Will private sector suffer because of huge government borrowing?
When the government is the biggest borrower, there is always a fear that it will crowd out the private sector. “There is an apprehension in the market. The government’s borrowing programme size is larger than market expectation, especially given that economy seems back on track, private sector borrowing is expected to be back and alongside government borrowing, crowding is going to be there,” said Harihar Krishnamoorthy, Head of Treasury at First Rand Bank.
But not everyone agrees with this view. There is enough liquidity in the market for all, even with high government borrowing.
What is the impact of huge borrowing on interest rates?

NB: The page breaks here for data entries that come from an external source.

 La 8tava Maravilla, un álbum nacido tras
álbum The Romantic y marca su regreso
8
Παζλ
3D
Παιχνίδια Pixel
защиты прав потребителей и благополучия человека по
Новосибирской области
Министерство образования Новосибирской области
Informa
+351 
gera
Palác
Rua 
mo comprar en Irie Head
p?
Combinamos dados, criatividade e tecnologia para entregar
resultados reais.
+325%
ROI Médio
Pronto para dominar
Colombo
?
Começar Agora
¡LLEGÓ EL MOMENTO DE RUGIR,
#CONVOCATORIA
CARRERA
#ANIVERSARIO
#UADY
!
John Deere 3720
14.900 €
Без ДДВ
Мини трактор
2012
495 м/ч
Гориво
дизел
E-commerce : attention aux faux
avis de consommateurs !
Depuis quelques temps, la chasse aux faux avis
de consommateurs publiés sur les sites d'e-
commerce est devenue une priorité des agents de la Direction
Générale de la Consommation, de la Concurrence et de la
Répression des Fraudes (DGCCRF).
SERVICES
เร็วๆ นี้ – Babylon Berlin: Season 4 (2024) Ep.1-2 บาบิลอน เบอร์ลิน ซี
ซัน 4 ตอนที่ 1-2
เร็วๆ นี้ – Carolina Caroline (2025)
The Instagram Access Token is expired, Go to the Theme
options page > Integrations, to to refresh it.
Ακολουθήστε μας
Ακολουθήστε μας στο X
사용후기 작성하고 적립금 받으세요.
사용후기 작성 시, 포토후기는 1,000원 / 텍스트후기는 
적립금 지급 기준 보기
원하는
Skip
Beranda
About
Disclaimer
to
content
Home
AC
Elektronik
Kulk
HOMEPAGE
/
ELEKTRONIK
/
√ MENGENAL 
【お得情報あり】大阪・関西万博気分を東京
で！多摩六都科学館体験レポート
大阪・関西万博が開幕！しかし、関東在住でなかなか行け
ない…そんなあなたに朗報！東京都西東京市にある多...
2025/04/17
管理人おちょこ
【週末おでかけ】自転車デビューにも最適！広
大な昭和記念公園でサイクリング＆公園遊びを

When there is an oversupply of papers in the market, typically the price fall and yields shoot. But, with the RBI an active buyer, this is unlikely to happen. Bond yields are likely to remain low at the 6 percent level as the RBI is likely to buy bonds in the market.
The overall interest rates in the banking system will remain low as the central bank has affirmed its accommodative stance repeatedly “as long as necessary” to support the economy.
“The RBI wants to signal that we are here to support and ensure that yields remain in a range,” said Madan Sabnavis, chief economist of CARE Rating. According to Sabnavis, yields are likely to remain low due to RBI’s OMO intervention.
What will be the impact on bank credit growth?
While huge government borrowing is certainly bad news for the private borrowers, the RBI has been using instruments like long-term repo operations (LTROs) and targeted LTROs to ensure banks get enough money to lend to productive sectors. But only big companies with top ratings have largely benefited from the RBI’s liquidity push so far. With the economy on the recovery path and demand likely to return, banks will see more demand for money from the borrowers and the RBI must ensure that there are enough funds.
But aren’t interest rates are already low?
Interest rates aren’t the real decisive factor that is influencing the credit supply in the market. The high-risk aversion of banks, fighting a spike in bad loans and low demand, is limiting credit flow to industries. Loan growth has not picked up despite low lending rates because of poor demand and banks being choosy in picking borrowers.
Where are the interest rates headed?
Interest rates are likely to remain low in the near future unless inflation surprises on the upside. If inflation goes out of control, the RBI will have to hike rates to curtail demand. But going by the last print, the CPI inflation eased to 4.59 percent in December from 6.93 percent in November and is expected to fall further.